• **WORK INSTRUCTION**
Translate this sentence from the solasodine study text into Spanish: "In this study, we explored the capacity of the naturally occurring compound Solasodine to promote neurogenesis in vitro and in vivo."

Neuroscience. 2011 Jun 2;183:251-64.

The naturally occurring steroid solasodine induces neurogenesis in vitro and in vivo.[Pubmed: 21496476]

In this study, we explored the capacity of the naturally occurring compound Solasodine to promote neurogenesis in vitro and in vivo.
METHODS AND RESULTS:
Mouse embryonic teratocarcinoma P19 cells exposed to Solasodine for 2 days followed by a 5-day washout differentiated into cholinergic neurons that expressed specific neuronal markers and displayed important axonal formation that continued growing even 30 days after treatment. In vivo, a 2-week infusion of Solasodine into the left ventricle of the rat brain followed by a 3-week washout resulted in a significant increase in bromodeoxyuridine uptake by cells of the ependymal layer, subventricular zone, and cortex that co-localized with doublecortin immunostaining, demonstrating the proliferative and differentiating properties of Solasodine on neuronal progenitors. In addition, these data demonstrate that under our experimental conditions adult ependymal cells retrieved their proliferative and differentiating abilities. The GAP-43/HuD pathway was activated both in vitro and in vivo, suggesting a role in the differentiating process triggered by Solasodine. Solasodine treatment in rats resulted in a dramatic increase in expression of the cholesterol- and drug-binding translocator protein in ependymal cells, suggesting a possible role played by neurosteroid production in Solasodine-induced neurogenesis. In GAD65-GFP mice that express the green fluorescent protein under the control of the glutamic acid decarboxylase 65-kDa promoter, Solasodine treatment increased the number of GABAergic progenitors and neuroblasts generated in the subventricular zone and present in the olfactory migratory tract.

• **GIVEN DATA**
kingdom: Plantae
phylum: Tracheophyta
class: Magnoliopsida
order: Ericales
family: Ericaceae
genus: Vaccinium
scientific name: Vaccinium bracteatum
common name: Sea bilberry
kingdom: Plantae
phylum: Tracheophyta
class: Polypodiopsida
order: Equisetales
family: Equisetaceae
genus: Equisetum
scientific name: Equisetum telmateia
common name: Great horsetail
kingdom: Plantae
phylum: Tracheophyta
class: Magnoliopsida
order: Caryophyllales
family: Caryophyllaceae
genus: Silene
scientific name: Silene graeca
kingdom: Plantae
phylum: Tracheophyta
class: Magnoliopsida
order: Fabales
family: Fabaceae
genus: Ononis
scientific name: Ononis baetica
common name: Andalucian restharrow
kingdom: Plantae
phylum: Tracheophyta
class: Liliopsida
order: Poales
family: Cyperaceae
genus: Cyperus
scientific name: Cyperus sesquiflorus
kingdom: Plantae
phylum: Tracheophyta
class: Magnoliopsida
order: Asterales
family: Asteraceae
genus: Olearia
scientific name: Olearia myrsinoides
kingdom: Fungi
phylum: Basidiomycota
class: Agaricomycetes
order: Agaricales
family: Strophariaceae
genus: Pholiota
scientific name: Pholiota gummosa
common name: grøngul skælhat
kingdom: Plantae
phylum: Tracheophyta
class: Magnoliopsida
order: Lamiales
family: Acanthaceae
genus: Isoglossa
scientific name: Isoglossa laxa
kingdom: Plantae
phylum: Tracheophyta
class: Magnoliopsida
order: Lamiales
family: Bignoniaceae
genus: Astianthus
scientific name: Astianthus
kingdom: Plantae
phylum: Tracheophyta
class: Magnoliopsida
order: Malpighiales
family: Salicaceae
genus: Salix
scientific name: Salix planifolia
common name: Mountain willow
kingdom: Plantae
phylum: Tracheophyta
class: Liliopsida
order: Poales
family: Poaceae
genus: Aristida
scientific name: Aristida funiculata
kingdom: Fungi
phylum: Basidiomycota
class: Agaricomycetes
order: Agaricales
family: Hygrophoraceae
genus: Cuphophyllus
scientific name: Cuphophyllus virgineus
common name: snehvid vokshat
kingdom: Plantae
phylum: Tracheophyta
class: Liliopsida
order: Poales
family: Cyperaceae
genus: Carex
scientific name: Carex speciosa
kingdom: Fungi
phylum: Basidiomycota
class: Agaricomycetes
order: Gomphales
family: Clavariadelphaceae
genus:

• **ANSWER BOX**
En este estudio, exploramos la capacidad del compuesto de origen natural Solasodina para promover la neurogénesis in vitro e in vivo.